It’s been a rapid evolution, even for the IT industry. At 2022’s edition of Black Hat, CISOs were saying that they didn’t want to hear the letters “AI”; at RSAC 2023, practically everyone was talking about generative AI and speculating on the huge changes it would mark for the security industry; at Black Hat USA 2023, there was still talk about generative AI, but with conversations that centered on managing the technology as an aid to human operators and working within the limits of AI engines. It shows, overall, a very quick turn from breathless hype to more useful realism.
The realism is welcomed because generative AI is absolutely going to be a feature of cybersecurity products, services, and operations in the coming years. Among the reasons that is true is the reality that a shortage of cybersecurity professionals will also be a feature of the industry for years to come. With generative AI use focused on amplifying the effectiveness of cybersecurity professionals, rather than replacing FTEs (full-time equivalents or full-time employees), I heard no one discussing easing the talent shortage by replacing humans with generative AI. What I heard a great deal of was using generative AI to make each cybersecurity professional more effective — especially in making Tier 1 analysts as effective as “Tier 1.5 analysts,” as these less-experienced analysts are able to provide more context, more certainty, and more prescriptive options to higher-tier analysts as they move alerts up the chain
Gotta Know the Limitations
Part of the conversation around how generative AI will be used was an acknowledgment of the limitations of the technology. These weren’t “we’ll probably escape the future shown in The Matrix” discussions, they were frank conversations about the capabilities and uses that are legitimate goals for enterprises deploying the technology.
Two of the limitations I heard discussed bear talking about here. One has to do with how the models are trained, while the other focuses on how humans respond to the technology. On the first issue, there was great agreement that no AI deployment can be better than the data on which it is trained. Alongside that was the recognition that the push for larger data sets can run head-on into concerns about privacy, data security, and intellectual property protection. I’m hearing more and more companies talk about “domain expertise” in conjunction with generative AI: limiting the scope of an AI instance to a single topic or area of interest and making sure it is optimally trained for prompts on that subject. Expect to hear much more on this in coming months.
The second limitation is called the “black box” limitation. Put simply, people tend not to trust magic, and AI engines are the deepest sort of magic for most executives and employees.
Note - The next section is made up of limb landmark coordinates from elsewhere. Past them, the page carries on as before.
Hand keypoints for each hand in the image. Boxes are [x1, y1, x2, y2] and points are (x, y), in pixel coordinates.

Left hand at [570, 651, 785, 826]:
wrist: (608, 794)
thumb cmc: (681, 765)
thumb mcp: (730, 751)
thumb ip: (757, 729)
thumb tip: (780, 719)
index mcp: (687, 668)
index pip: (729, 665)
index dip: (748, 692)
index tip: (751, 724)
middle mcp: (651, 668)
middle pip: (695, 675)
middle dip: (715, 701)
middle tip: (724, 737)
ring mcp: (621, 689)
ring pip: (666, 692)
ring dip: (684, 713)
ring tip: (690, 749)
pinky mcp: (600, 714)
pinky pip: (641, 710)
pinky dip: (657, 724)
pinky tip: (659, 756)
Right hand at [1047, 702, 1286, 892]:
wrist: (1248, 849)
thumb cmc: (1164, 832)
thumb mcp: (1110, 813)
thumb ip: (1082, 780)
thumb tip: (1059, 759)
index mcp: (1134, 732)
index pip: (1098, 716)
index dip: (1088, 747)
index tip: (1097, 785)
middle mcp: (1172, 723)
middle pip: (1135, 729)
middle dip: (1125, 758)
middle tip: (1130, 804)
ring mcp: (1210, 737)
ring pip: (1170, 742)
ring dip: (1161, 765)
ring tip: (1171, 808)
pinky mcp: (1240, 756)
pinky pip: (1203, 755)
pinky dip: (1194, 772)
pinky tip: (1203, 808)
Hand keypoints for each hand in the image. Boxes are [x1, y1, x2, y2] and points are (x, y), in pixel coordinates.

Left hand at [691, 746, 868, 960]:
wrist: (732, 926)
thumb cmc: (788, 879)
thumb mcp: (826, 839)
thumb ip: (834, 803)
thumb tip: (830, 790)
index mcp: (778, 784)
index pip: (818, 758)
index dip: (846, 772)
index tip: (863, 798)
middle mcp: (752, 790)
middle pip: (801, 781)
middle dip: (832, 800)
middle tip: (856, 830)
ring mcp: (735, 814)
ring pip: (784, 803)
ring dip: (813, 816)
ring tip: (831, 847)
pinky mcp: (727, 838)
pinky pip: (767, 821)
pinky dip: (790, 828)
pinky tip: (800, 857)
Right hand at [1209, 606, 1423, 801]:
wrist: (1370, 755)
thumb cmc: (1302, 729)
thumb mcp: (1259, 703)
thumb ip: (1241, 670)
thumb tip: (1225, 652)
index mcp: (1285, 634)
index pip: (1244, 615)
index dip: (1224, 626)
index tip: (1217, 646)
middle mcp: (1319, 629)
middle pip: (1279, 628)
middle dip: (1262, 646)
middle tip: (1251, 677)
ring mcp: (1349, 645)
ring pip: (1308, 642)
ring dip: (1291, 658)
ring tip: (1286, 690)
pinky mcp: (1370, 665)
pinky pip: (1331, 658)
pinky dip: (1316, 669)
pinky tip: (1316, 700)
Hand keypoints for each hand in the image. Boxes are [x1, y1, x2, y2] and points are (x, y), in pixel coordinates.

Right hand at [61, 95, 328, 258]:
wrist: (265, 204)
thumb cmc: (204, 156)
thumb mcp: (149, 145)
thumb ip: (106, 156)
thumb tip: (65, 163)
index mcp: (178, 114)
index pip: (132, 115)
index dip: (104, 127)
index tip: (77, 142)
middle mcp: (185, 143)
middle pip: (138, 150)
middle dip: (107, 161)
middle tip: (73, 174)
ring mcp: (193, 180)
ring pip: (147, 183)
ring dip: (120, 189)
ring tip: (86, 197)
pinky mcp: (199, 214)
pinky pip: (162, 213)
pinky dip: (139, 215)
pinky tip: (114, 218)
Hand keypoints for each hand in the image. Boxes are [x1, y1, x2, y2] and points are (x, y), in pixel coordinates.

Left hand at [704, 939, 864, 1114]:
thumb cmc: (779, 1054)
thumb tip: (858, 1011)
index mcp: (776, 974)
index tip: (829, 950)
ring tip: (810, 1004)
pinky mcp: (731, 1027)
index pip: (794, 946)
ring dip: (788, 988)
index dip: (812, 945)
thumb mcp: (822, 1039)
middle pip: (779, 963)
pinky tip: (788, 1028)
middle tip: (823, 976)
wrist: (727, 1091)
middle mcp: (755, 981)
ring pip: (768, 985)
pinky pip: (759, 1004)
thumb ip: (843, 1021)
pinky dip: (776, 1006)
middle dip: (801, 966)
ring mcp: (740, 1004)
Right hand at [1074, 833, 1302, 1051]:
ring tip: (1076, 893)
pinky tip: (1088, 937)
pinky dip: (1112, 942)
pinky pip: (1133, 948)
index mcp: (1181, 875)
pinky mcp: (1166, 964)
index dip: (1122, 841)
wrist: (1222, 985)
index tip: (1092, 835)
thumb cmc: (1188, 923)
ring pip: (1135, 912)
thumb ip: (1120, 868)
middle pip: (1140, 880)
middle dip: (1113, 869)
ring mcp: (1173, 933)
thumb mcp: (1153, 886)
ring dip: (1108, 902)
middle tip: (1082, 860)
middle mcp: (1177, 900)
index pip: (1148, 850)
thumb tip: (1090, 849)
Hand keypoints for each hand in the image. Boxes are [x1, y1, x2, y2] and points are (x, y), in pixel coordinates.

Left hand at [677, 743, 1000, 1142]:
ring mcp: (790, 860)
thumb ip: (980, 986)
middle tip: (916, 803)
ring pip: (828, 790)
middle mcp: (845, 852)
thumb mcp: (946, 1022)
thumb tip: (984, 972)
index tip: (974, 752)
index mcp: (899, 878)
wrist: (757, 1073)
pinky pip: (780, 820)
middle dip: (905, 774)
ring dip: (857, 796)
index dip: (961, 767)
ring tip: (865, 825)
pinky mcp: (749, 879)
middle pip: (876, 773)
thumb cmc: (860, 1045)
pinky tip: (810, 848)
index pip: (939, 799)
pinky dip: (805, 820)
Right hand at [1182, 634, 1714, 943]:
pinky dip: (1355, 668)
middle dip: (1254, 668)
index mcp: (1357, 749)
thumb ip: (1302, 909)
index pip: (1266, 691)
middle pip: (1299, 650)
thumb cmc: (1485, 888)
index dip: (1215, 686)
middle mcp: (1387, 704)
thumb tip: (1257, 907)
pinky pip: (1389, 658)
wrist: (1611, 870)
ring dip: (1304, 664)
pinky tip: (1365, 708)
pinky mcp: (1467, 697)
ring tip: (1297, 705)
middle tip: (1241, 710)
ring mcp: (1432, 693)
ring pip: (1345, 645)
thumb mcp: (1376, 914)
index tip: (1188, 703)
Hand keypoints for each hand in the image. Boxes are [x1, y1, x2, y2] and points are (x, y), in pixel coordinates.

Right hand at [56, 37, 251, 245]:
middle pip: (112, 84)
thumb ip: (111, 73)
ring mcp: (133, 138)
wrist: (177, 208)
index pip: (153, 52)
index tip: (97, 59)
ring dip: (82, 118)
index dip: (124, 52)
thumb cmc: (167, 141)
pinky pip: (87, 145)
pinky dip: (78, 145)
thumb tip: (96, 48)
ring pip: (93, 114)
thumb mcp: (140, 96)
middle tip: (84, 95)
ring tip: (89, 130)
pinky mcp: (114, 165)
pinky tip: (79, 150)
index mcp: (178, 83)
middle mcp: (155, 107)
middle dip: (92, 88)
In order to foster trust in the results from AI, security and IT departments alike will need to expand the transparency around how the models are trained, generated, and used. Remember that generative AI is going to be used primarily as an aid to human workers. If those workers don’t trust the responses they get from prompts, that aid will be incredibly limited.
Define Your Terms
There was one point on which confusion was still in evidence at both conferences: What did someone mean when they said “AI”? In most cases, people were talking about generative (or large language model aka LLM) AI when discussing the possibilities of the technology, even if they simply said “AI”. Others, hearing the two simple letters, would point out that AI had been part of their product or service for years. The disconnect highlighted the fact that it’s going to be critical to define terms or be very specific when talking about AI for some time to come.
For example, the AI that has been used in security products for years uses much smaller models than generative AI, tends to generate responses much faster, and is quite useful for automation. Put another way, it’s useful for very quickly finding the answer to a very specific question asked over and over again. Generative AI, on the other hand, can respond to a broader set of questions using a model built from huge data sets. It does not, however, tend to consistently generate the response quickly enough to make it a superb tool for automation.
There were many more conversations, and there will be many more articles, but LLM AI is here to stay as a topic in cybersecurity. Get ready for the conversations to come.